*Extrait à lire*
Parole d’experte : « L’âgisme est la discrimination dont on parle le moins. »

06-11-2025
Thématiques : Gestion de la diversité  -  Parole d’expert
Invisible mais bien réel, l’âgisme traverse toutes les générations au travail. Souvent banalisé, il fragilise la santé psychologique, freine les carrières et entretient des tensions intergénérationnelles.
Élodie Leman

Auteur.e

Élodie Leman, rédactrice
chez Pratiques RH

Marie-Ève Dufour

Marie-Ève Dufour est professeure titulaire à la Faculté des sciences de l’administration de l’Université Laval, spécialisée en gestion des ressources humaines et en équité, diversité et inclusion (EDI).

Elle observe depuis plusieurs années comment l’âgisme influence les pratiques organisationnelles. L'experte revient sur les manifestations de cette discrimination encore trop méconnue, ses impacts concrets et les pistes d’action pour y faire face en entreprise.

Comprendre l’âgisme au travail

PRH : Comment définir l’âgisme ?

Marie-Ève Dufour : L’âgisme, c’est une forme de discrimination basée sur l’âge, peu importe le groupe auquel on appartient. Dans les milieux de travail, il se manifeste par des stéréotypes, des microagressions ou des pratiques discriminatoires.

Ça peut aller de remarques répétées sur la retraite proche d’une personne, à la perception que ses compétences sont dépassées, jusqu’à des décisions de gestion qui plafonnent sa carrière.

Ces pratiques semblent parfois anodines, mais elles deviennent discriminatoires lorsqu’elles s’accumulent.

*Consignes de l'exercice*
A – Pour chacune des affirmations suivantes, dites si elle concorde avec le texte sur l'âgisme, en répondant par oui ou non et en citant textuellement les mots qui tranchent. (i) Marie-Ève Dufour enseigne à l'Université Laval. (ii) L'âgisme ne vise qu'un seul groupe d'âge. (iii) Des pratiques âgistes en apparence anodines deviennent discriminatoires lorsqu'elles s'accumulent.
B – Recopiez le passage du texte sur l'âgisme compris entre « Élodie Leman, rédactrice » et « des pratiques discriminatoires. », bornes incluses.

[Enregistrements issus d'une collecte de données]
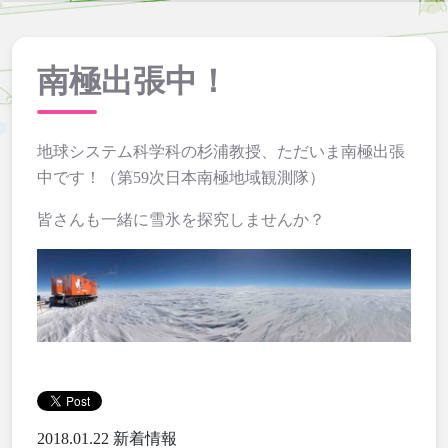
南極出張中！
地球システム科学科の杉浦教授、ただいま南極出張
中です！（第59次日本南極地域観測隊）
皆さんも一緒に雪氷を探究しませんか？
2018.01.22
新着情報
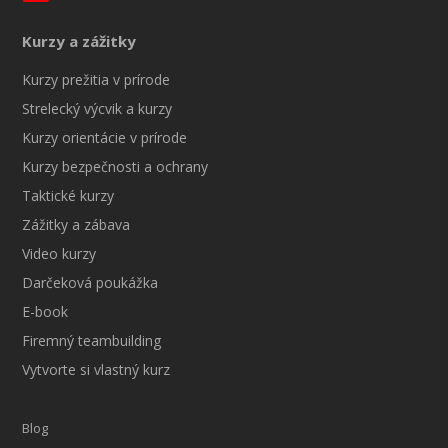
Kurzy a zážitky
Kurzy prežitia v prírode
Strelecký výcvik a kurzy
Kurzy orientácie v prírode
Kurzy bezpečnosti a ochrany
Taktické kurzy
Zážitky a zábava
Video kurzy
Darčeková poukážka
E-book
Firemný teambuilding
Vytvorte si vlastný kurz
Blog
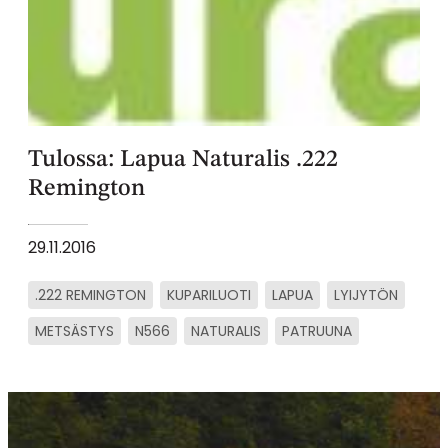
Tulossa: Lapua Naturalis .222
Remington
29.11.2016
.222 REMINGTON
KUPARILUOTI
LAPUA
LYIJYTÖN
METSÄSTYS
N566
NATURALIS
PATRUUNA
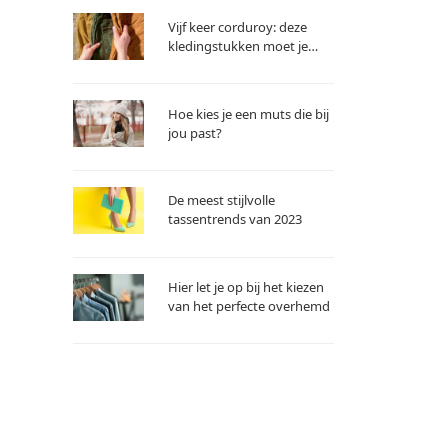
Vijf keer corduroy: deze
kledingstukken moet je
hebben
Hoe kies je een muts die bij
jou past?
De meest stijlvolle
tassentrends van 2023
Hier let je op bij het kiezen
van het perfecte overhemd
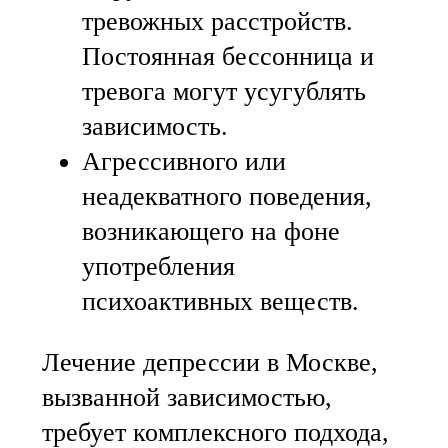
тревожных расстройств.
Постоянная бессонница и
тревога могут усугублять
зависимость.
Агрессивного или
неадекватного поведения,
возникающего на фоне
употребления
психоактивных веществ.
Лечение депрессии в Москве,
вызванной зависимостью,
требует комплексного подхода,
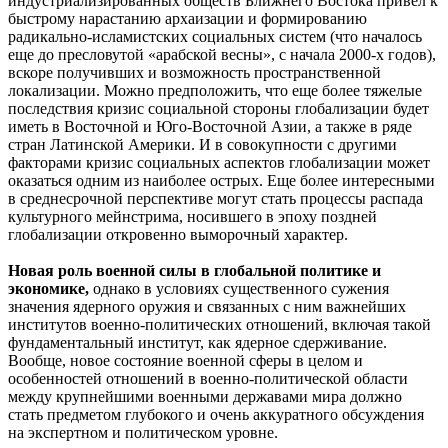
индустриализированных обществ Ближнего Востока привел к
быстрому нарастанию архаизации и формированию
радикально-исламистских социальных систем (что началось
еще до пресловутой «арабской весны», с начала 2000-х годов),
вскоре получивших и возможность пространственной
локализации. Можно предположить, что еще более тяжелые
последствия кризис социальной стороны глобализации будет
иметь в Восточной и Юго-Восточной Азии, а также в ряде
стран Латинской Америки. И в совокупности с другими
факторами кризис социальных аспектов глобализации может
оказаться одним из наиболее острых. Еще более интересными
в среднесрочной перспективе могут стать процессы распада
культурного мейнстрима, носившего в эпоху поздней
глобализации откровенно выморочный характер.
Новая роль военной силы в глобальной политике и
экономике,
однако в условиях существенного сужения
значения ядерного оружия и связанных с ним важнейших
институтов военно-политических отношений, включая такой
фундаментальный институт, как ядерное сдерживание.
Вообще, новое состояние военной сферы в целом и
особенностей отношений в военно-политической области
между крупнейшими военными державами мира должно
стать предметом глубокого и очень аккуратного обсуждения
на экспертном и политическом уровне.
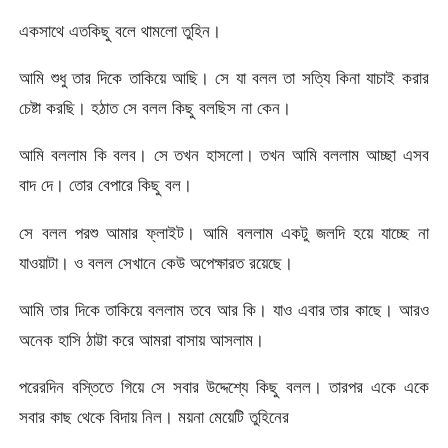
একসাথে এতকিছু বলে থামলো তুহিন।
আমি শুধু তার দিকে তাকিয়ে আছি। সে যা বলল তা সত্যি কিনা যাচাই করার
চেষ্টা করছি। হঠাত সে বলল কিছু বলছিস না কেন।
আমি বললাম কি বলব। সে তখন হাসলো। তখন আমি বললাম আচ্ছা এসব
বাদ দে। তোর বেপারে কিছু বল।
সে বলল পরশু আমার ফ্লাইট। আমি বললাম একটু জলদি হয়ে যাচ্ছে না
যাওয়াটা। ও বলল সেখানে কেউ অপেক্ষারত রয়েছে।
আমি তার দিকে তাকিয়ে বললাম তবে আর কি। যাও এবার তার কাছে। আরও
অনেক হাসি ঠাট্টা করে আমরা বাসায় আসলাম।
পরেরদিন বস্তিতে গিয়ে সে সবার উদ্দেশ্যে কিছু বলল। তারপর একে একে
সবার কাছ থেকে বিদায় নিল। ময়না মেয়েটি তুহিনের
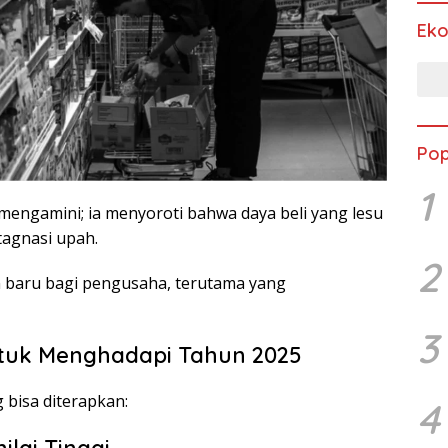
Ek
Pop
1
mengamini; ia menyoroti bahwa daya beli yang lesu
tagnasi upah.
2
n baru bagi pengusaha, terutama yang
3
untuk Menghadapi Tahun 2025
g bisa diterapkan:
4
ilai Tinggi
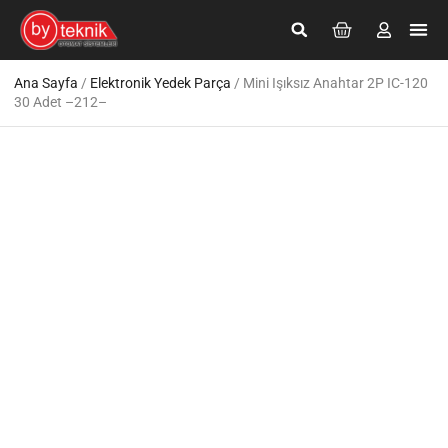
Giriş Yap
Kayıt Ol
Ana Sayfa
/
Elektronik Yedek Parça
/ Mini Işıksız Anahtar 2P IC-120
30 Adet –212–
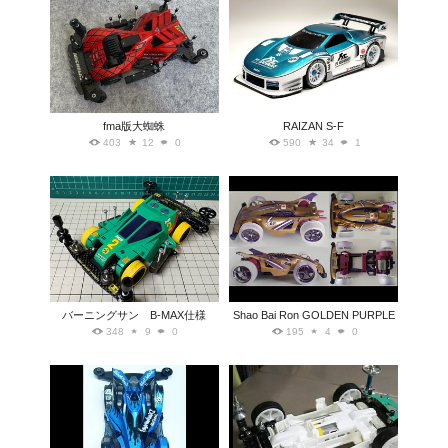
fma版大蜘蛛
RAIZAN S-F
403
12
0
590
34
1
バーニングサン B-MAX仕様
Shao Bai Ron GOLDEN PURPLE
348
9
0
195
4
0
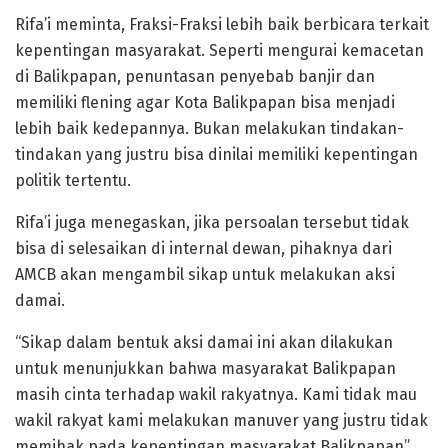
Rifa’i meminta, Fraksi-Fraksi lebih baik berbicara terkait
kepentingan masyarakat. Seperti mengurai kemacetan
di Balikpapan, penuntasan penyebab banjir dan
memiliki flening agar Kota Balikpapan bisa menjadi
lebih baik kedepannya. Bukan melakukan tindakan-
tindakan yang justru bisa dinilai memiliki kepentingan
politik tertentu.
Rifa’i juga menegaskan, jika persoalan tersebut tidak
bisa di selesaikan di internal dewan, pihaknya dari
AMCB akan mengambil sikap untuk melakukan aksi
damai.
“Sikap dalam bentuk aksi damai ini akan dilakukan
untuk menunjukkan bahwa masyarakat Balikpapan
masih cinta terhadap wakil rakyatnya. Kami tidak mau
wakil rakyat kami melakukan manuver yang justru tidak
memihak pada kepentingan masyarakat Balikpapan”,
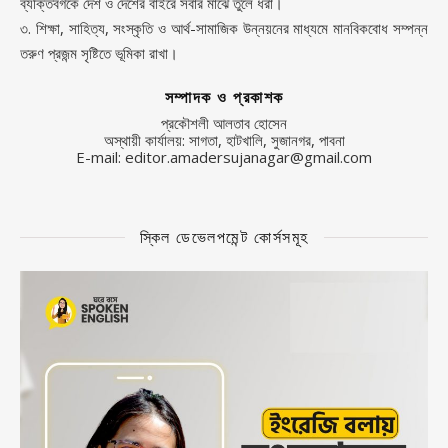
ব্যক্তিবর্গকে দেশ ও দেশের বাইরে সবার মাঝে তুলে ধরা।
৩. শিক্ষা, সাহিত্য, সংস্কৃতি ও আর্থ-সামাজিক উন্নয়নের মাধ্যমে মানবিকবোধ সম্পন্ন
তরুণ প্রজন্ম সৃষ্টিতে ভূমিকা রাখা।
সম্পাদক ও প্রকাশক
প্রকৌশলী আলতাব হোসেন
অস্থায়ী কার্যালয়: সাগতা, হাটখালি, সুজানগর, পাবনা
E-mail: editor.amadersujanagar@gmail.com
স্কিল ডেভেলপমেন্ট কোর্সসমূহ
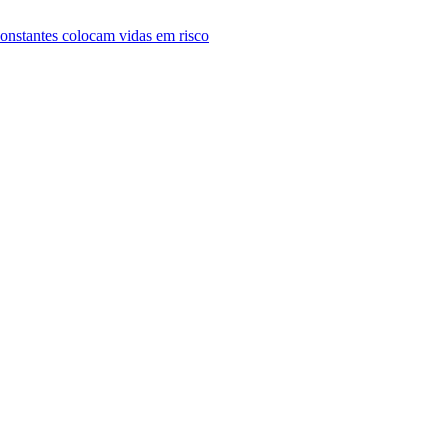
constantes colocam vidas em risco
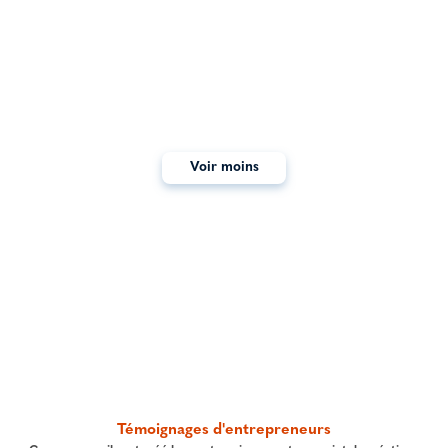
prestations réalisées. Grace à un panel français de plus de 500
000 personnes des études peuvent être menées partout en France.
Je recommande fortement ! “
Voir moins
Etude clé en main
Devis en 3 minutes
Obtenir un devis
Témoignages d'entrepreneurs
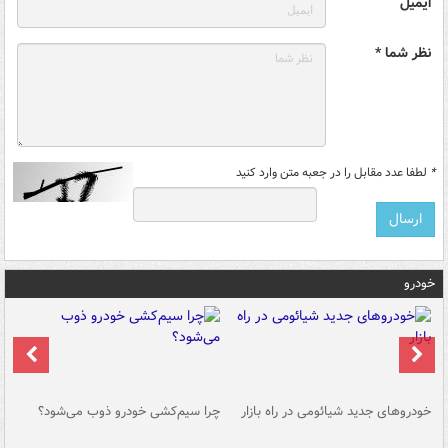
ایمیل
نظر شما *
*
لطفا عدد مقابل را در جعبه متن وارد کنید
خودرو
خودروهای جدید شیائومی در راه بازار
چرا سیم‌کشی خودرو ذوب می‌شود؟
شو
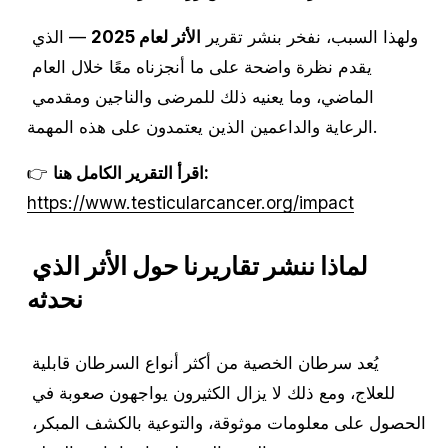
ولهذا السبب، نفخر بنشر تقرير 
الأثر لعام 2025
 — الذي 
يقدم نظرة واضحة على ما أنجزناه معًا خلال العام 
الماضي، وما يعنيه ذلك للمرضى والناجين ومقدمي 
الرعاية والداعمين الذين يعتمدون على هذه المهمة.
اقرأ التقرير الكامل هنا:
👉 
https://www.testicularcancer.org/impact
لماذا ننشر تقاريرنا حول الأثر الذي 
نحدثه
يُعد سرطان الخصية من أكثر أنواع السرطان قابلية 
للعلاج، ومع ذلك لا يزال الكثيرون يواجهون صعوبة في 
الحصول على معلومات موثوقة، والتوعية بالكشف المبكر، 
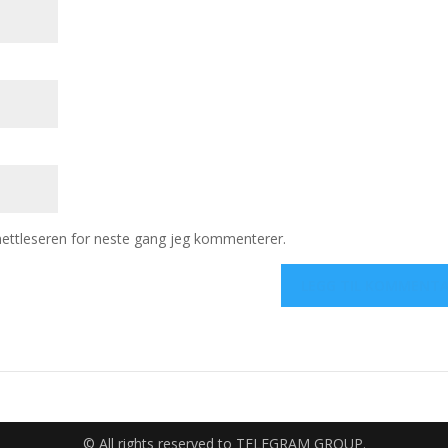
 nettleseren for neste gang jeg kommenterer.
© All rights reserved to TELEGRAM GROUP.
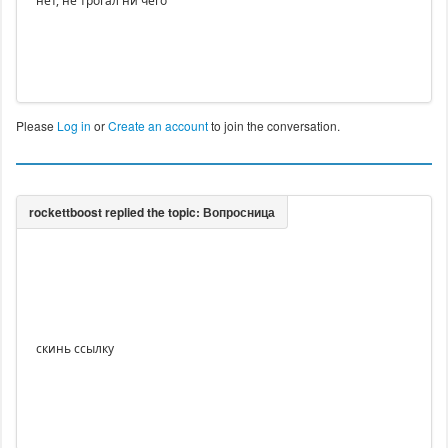
нет, не трогал ни чего
Please
Log in
or
Create an account
to join the conversation.
скинь ссылку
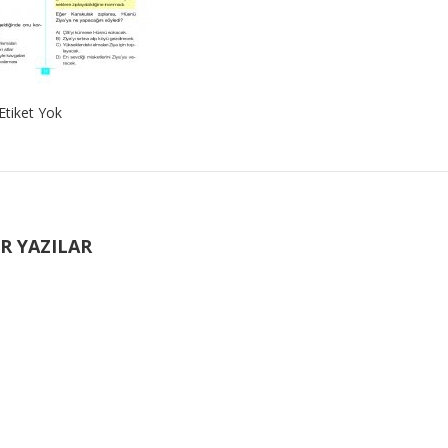
Etiket Yok
R YAZILAR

*Réponses rédigées*
A –
(i) Oui : « Marie-Ève Dufour est professeure titulaire à la Faculté des sciences de l’administration de l’Université Laval »
(ii) Non : « L’âgisme, c’est une forme de discrimination basée sur l’âge, peu importe le groupe auquel on appartient. »
(iii) Oui : « Ces pratiques semblent parfois anodines, mais elles deviennent discriminatoires lorsqu’elles s’accumulent. »

B –
Élodie Leman, rédactrice
chez Pratiques RH

Marie-Ève Dufour

Marie-Ève Dufour est professeure titulaire à la Faculté des sciences de l’administration de l’Université Laval, spécialisée en gestion des ressources humaines et en équité, diversité et inclusion (EDI).

Elle observe depuis plusieurs années comment l’âgisme influence les pratiques organisationnelles. L'experte revient sur les manifestations de cette discrimination encore trop méconnue, ses impacts concrets et les pistes d’action pour y faire face en entreprise.

Comprendre l’âgisme au travail

PRH : Comment définir l’âgisme ?

Marie-Ève Dufour : L’âgisme, c’est une forme de discrimination basée sur l’âge, peu importe le groupe auquel on appartient. Dans les milieux de travail, il se manifeste par des stéréotypes, des microagressions ou des pratiques discriminatoires.